The earthwork presents itself as something resembling a miniature motte and bailey, the kind of fortified mound-and-enclosure arrangement associated with early Norman settlement, yet it almost certainly has no connection to that tradition. What you are looking at is most likely the damaged remains of a prehistoric burial monument, its original form so thoroughly altered by ploughing and levelling that even specialists, comparing field notes from the 1970s against nineteenth-century Ordnance Survey maps, have struggled to agree on what it once looked like. A heel-shaped basal platform, roughly twenty metres north to south, carries a steep-sided circular mound at its southern end with a flattened top. On the eastern face, a narrow indent slopes upward with the appearance of a ramped entranceway, though a low ridge of earth just inside it effectively blocks any direct approach to the upper mound.
Fieldwork visits in April 1970 and April 1977 recorded a very different monument: two conjoined oval mounds set on a longer platform, themselves enclosed on the northwest, west, south, and southeast by an earthen and stone bank with a shallow, flat-bottomed fosse between bank and mound.

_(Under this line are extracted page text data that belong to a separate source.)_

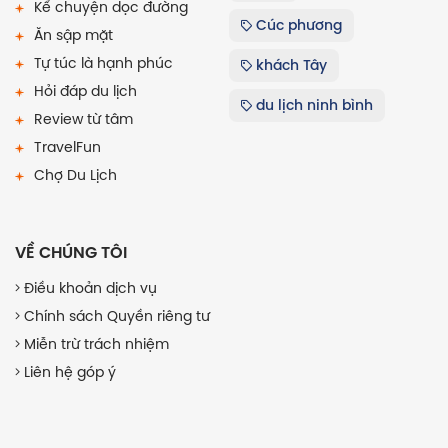
Kể chuyện dọc đường
Cúc phương
Ăn sập mặt
Tự túc là hạnh phúc
khách Tây
Hỏi đáp du lịch
du lịch ninh bình
Review từ tâm
TravelFun
Chợ Du Lịch
VỀ CHÚNG TÔI
Điều khoản dịch vụ
Chính sách Quyền riêng tư
Miễn trừ trách nhiệm
Liên hệ góp ý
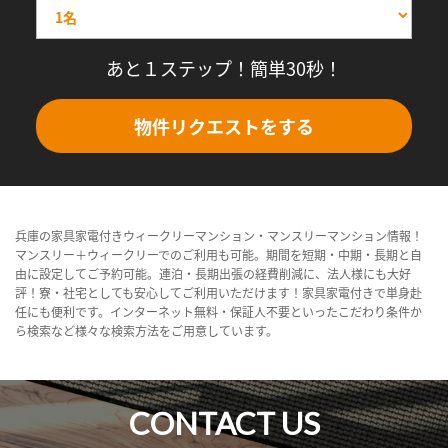
あと１ステップ！簡単30秒！
物件リクエストをする
兵庫の家具家電付きウィークリーマンション・マンスリーマンション情報！
マンスリー＋ウィークリーでのご利用も可能。期間を短期・中期・長期と自
由に設定してご予約可能。連泊・長期出張の経費削減に、法人様にも大好
評！寮・社宅としても安心してご利用いただけます！家具家電付きで単身赴
任にも便利です。インターネット無料・保証人不要といったこだわり条件か
ら検索など様々な検索方法をご用意しています。
CONTACT US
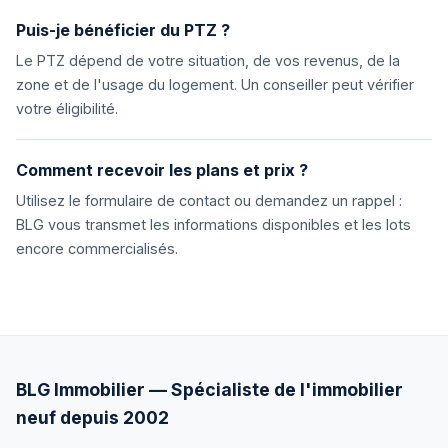
Puis-je bénéficier du PTZ ?
Le PTZ dépend de votre situation, de vos revenus, de la
zone et de l'usage du logement. Un conseiller peut vérifier
votre éligibilité.
Comment recevoir les plans et prix ?
Utilisez le formulaire de contact ou demandez un rappel :
BLG vous transmet les informations disponibles et les lots
encore commercialisés.
BLG Immobilier — Spécialiste de l'immobilier
neuf depuis 2002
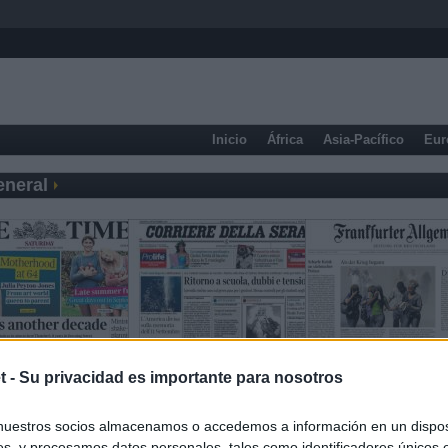
Inicio
África
Asia-Pacífico
Eur
eneral
t -
Su privacidad es importante para nosotros
nuestros socios almacenamos o accedemos a información en un disposi
s, y procesamos datos personales, tales como identificadores únicos 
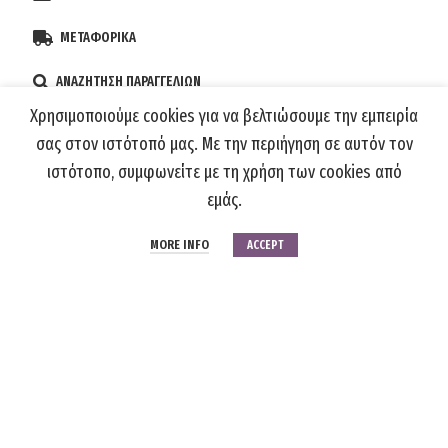
ΜΕΤΑΦΟΡΙΚΑ
ΑΝΑΖΗΤΗΣΗ ΠΑΡΑΓΓΕΛΙΩΝ
Χρησιμοποιούμε cookies για να βελτιώσουμε την εμπειρία
σας στον ιστότοπό μας. Με την περιήγηση σε αυτόν τον
ιστότοπο, συμφωνείτε με τη χρήση των cookies από
εμάς.
MORE INFO
ACCEPT
IBAN - ΤΡΑΠΕΖΑ ΠΕΙΡΑΙΩΣ: GR8301712380006238164449961
ΝΤΕΡΕΛΗΣ ΔΗΜΗΤΡΙΟΣ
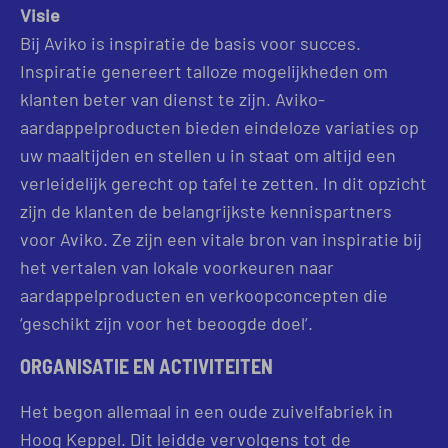
Visie
Bij Aviko is inspiratie de basis voor succes.
Inspiratie genereert talloze mogelijkheden om
klanten beter van dienst te zijn. Aviko-
aardappelproducten bieden eindeloze variaties op
uw maaltijden en stellen u in staat om altijd een
verleidelijk gerecht op tafel te zetten. In dit opzicht
zijn de klanten de belangrijkste kennispartners
voor Aviko. Ze zijn een vitale bron van inspiratie bij
het vertalen van lokale voorkeuren naar
aardappelproducten en verkoopconcepten die
‘geschikt zijn voor het beoogde doel’.
ORGANISATIE EN ACTIVITEITEN
Het begon allemaal in een oude zuivelfabriek in
Hoog Keppel. Dit leidde vervolgens tot de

By a third visit in May 1977, only weeks later, the outer bank had been completely removed and most of the northern mound demolished, presumably by farm machinery. The 1838 Ordnance Survey six-inch map had already recorded a heel shape at the site, but a close reading by David McGuinness, who surveyed the monument in 2015, suggests the surveyors may have been depicting the outer bank rather than the inner platform, and that the heel outline reflects the curve of the southwestern bank as it survived into the 1970s. A more detailed twenty-five-inch map, drawn later in the nineteenth century, shows a pear-shaped central element still largely intact, closer in form to what fieldworkers found in 1970. The current working interpretation is that the site was originally a pair of conjoined bowl-barrows, a type of prehistoric funerary mound typically circular and domed in profile, sharing an oval ditch, with a bank placed further out. Comparable paired arrangements survive more completely at Lakill and Moortown, also in County Westmeath.

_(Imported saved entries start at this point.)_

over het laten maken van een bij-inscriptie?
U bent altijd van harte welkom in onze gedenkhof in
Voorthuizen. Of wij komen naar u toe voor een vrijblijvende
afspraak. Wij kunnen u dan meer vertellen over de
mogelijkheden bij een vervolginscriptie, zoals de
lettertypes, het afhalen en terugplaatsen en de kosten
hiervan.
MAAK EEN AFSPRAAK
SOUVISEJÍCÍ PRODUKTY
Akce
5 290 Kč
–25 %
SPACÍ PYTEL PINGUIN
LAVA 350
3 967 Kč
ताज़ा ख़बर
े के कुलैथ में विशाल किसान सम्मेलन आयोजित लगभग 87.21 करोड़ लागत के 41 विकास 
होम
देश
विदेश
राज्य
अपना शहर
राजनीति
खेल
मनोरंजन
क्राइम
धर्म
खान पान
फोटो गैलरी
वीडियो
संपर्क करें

The monument sits on the southwestern edge of a hill spur, with the ground falling away sharply to the southwest. Approaching from that direction, it occupies what feels like a high point, though the actual ridge continues further north. The wider landscape around Killucan retains several related earthworks, including a cluster of barrows at Rathnarrow and Lisnabin, suggesting this was once a meaningful concentration of funerary monuments across elevated ground, even if much of the evidence at Rathwire itself has now been reduced to an ambiguous and overgrown mound.